You’ve heard it before: see the dentist twice a year for a cleaning and a checkup. Semi-annual visits to the dentist are the easiest way to make sure your teeth and gums are healthy. If you are experiencing pain, your doctor can rule out any serious problems.

2. Change Your Toothpaste

Toothpastes designed for sensitive teeth aren’t just gentler to your mouth: they contain chemicals to protect them.

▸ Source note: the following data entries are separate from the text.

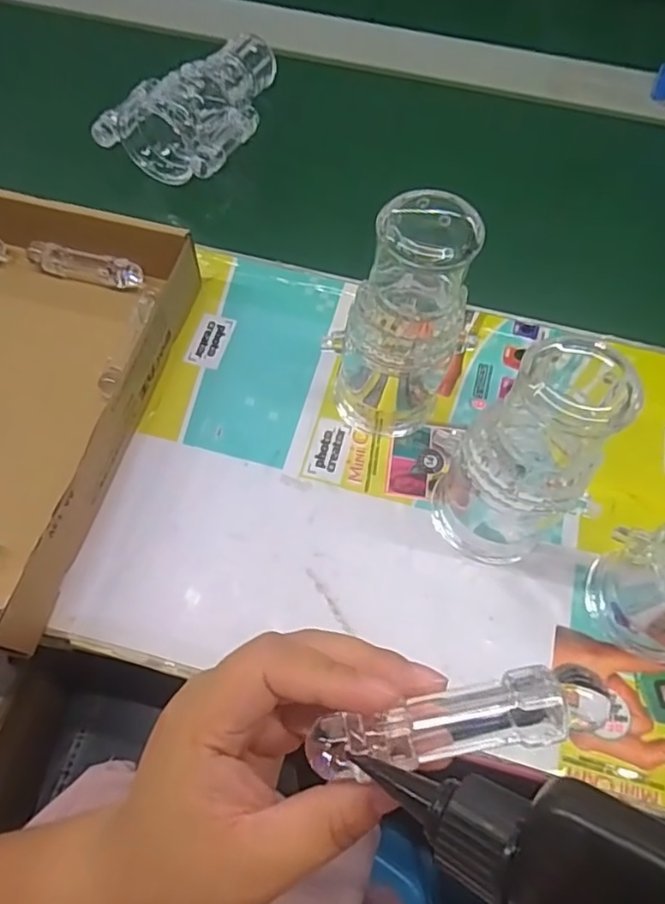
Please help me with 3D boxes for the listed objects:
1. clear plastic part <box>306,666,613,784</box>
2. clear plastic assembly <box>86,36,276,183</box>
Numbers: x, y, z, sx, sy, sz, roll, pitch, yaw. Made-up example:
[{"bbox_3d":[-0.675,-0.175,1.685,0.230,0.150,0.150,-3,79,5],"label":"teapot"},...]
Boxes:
[{"bbox_3d":[0.042,0.088,0.196,0.091,0.018,0.020,-9,64,-2],"label":"clear plastic part"},{"bbox_3d":[-0.122,-0.340,0.579,0.125,0.061,0.177,26,66,11],"label":"clear plastic assembly"}]

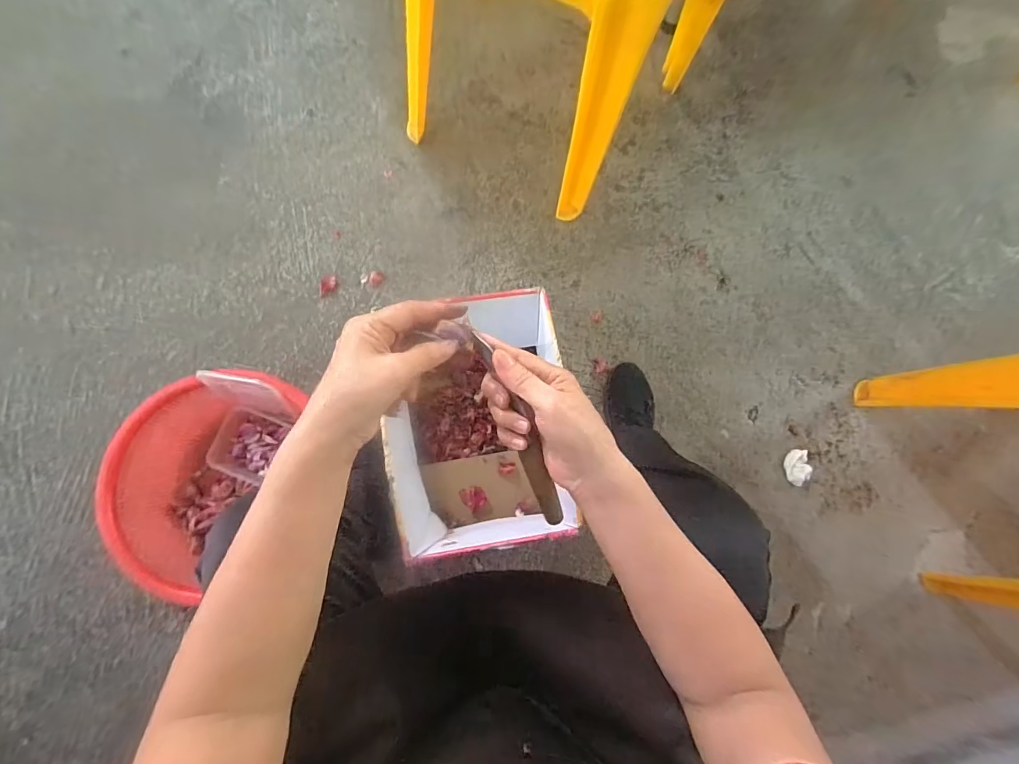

Under your enamel is dentin, which has tubules that lead to nerves. Potassium nitrate can literally plug those tubules, thus preventing subsequent pain. Strontium chloride encourages minerals in saliva to harden over them as well. Let the foamy paste sit a bit before rinsing to allow the compound to soak in.

3. Update Your Toothbrush

Soft bristles are also important. A hard brush and intense scrubbing may seem like an effective way to get rid of tooth grime, but both can actually damage your tooth enamel. Using a soft brush to gently massage your teeth and gums is much more effective at cleaning and protects them from permanent harm. Gum erosion is often the result of brushing too hard. Switching to an electric toothbrush can help because it is pressure-sensitive.

Simple changes can make a big difference in giving you back a healthy smile. First rule out serious problems by visiting the dentist, then you can try changing the way your brush your teeth each day and after a few weeks you should be able to enjoy a cold drink again.